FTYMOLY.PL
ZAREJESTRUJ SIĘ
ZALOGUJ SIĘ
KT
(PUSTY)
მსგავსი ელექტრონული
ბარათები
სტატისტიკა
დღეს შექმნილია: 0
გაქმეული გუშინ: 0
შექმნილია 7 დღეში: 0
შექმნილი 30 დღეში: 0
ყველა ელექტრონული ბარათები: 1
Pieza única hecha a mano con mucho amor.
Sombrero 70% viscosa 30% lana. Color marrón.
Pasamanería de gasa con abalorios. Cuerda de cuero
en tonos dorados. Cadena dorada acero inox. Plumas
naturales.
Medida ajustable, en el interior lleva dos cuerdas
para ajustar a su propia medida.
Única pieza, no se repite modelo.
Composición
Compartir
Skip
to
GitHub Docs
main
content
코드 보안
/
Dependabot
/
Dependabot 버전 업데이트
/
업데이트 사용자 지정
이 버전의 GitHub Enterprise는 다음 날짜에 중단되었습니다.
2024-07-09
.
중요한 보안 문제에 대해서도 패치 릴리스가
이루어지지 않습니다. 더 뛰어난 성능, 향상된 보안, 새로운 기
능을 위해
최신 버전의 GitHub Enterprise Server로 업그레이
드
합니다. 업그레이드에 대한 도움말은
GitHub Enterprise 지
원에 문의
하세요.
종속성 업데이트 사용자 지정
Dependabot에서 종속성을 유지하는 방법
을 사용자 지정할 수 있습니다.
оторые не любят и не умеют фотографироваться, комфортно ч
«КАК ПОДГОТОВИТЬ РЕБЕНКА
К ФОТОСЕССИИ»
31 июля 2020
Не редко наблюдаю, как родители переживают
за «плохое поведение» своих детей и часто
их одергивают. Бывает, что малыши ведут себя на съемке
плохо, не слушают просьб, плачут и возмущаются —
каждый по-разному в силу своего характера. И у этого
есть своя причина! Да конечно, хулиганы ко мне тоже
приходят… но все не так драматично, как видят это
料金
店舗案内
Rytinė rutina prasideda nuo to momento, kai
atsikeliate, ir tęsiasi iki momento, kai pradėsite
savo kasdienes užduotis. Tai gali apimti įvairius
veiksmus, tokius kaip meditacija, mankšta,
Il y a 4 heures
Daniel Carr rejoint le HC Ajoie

━━━━━━━━

Reproduce every one of the lines above verbatim, keeping their original order.

> _Task response_
FTYMOLY.PL
ZAREJESTRUJ SIĘ
ZALOGUJ SIĘ
KT
(PUSTY)
მსგავსი ელექტრონული
ბარათები
სტატისტიკა
დღეს შექმნილია: 0
გაქმეული გუშინ: 0
შექმნილია 7 დღეში: 0
შექმნილი 30 დღეში: 0
ყველა ელექტრონული ბარათები: 1
Pieza única hecha a mano con mucho amor.
Sombrero 70% viscosa 30% lana. Color marrón.
Pasamanería de gasa con abalorios. Cuerda de cuero
en tonos dorados. Cadena dorada acero inox. Plumas
naturales.
Medida ajustable, en el interior lleva dos cuerdas
para ajustar a su propia medida.
Única pieza, no se repite modelo.
Composición
Compartir
Skip
to
GitHub Docs
main
content
코드 보안
/
Dependabot
/
Dependabot 버전 업데이트
/
업데이트 사용자 지정
이 버전의 GitHub Enterprise는 다음 날짜에 중단되었습니다.
2024-07-09
.
중요한 보안 문제에 대해서도 패치 릴리스가
이루어지지 않습니다. 더 뛰어난 성능, 향상된 보안, 새로운 기
능을 위해
최신 버전의 GitHub Enterprise Server로 업그레이
드
합니다. 업그레이드에 대한 도움말은
GitHub Enterprise 지
원에 문의
하세요.
종속성 업데이트 사용자 지정
Dependabot에서 종속성을 유지하는 방법
을 사용자 지정할 수 있습니다.
оторые не любят и не умеют фотографироваться, комфортно ч
«КАК ПОДГОТОВИТЬ РЕБЕНКА
К ФОТОСЕССИИ»
31 июля 2020
Не редко наблюдаю, как родители переживают
за «плохое поведение» своих детей и часто
их одергивают. Бывает, что малыши ведут себя на съемке
плохо, не слушают просьб, плачут и возмущаются —
каждый по-разному в силу своего характера. И у этого
есть своя причина! Да конечно, хулиганы ко мне тоже
приходят… но все не так драматично, как видят это
料金
店舗案内
Rytinė rutina prasideda nuo to momento, kai
atsikeliate, ir tęsiasi iki momento, kai pradėsite
savo kasdienes užduotis. Tai gali apimti įvairius
veiksmus, tokius kaip meditacija, mankšta,
Il y a 4 heures
Daniel Carr rejoint le HC Ajoie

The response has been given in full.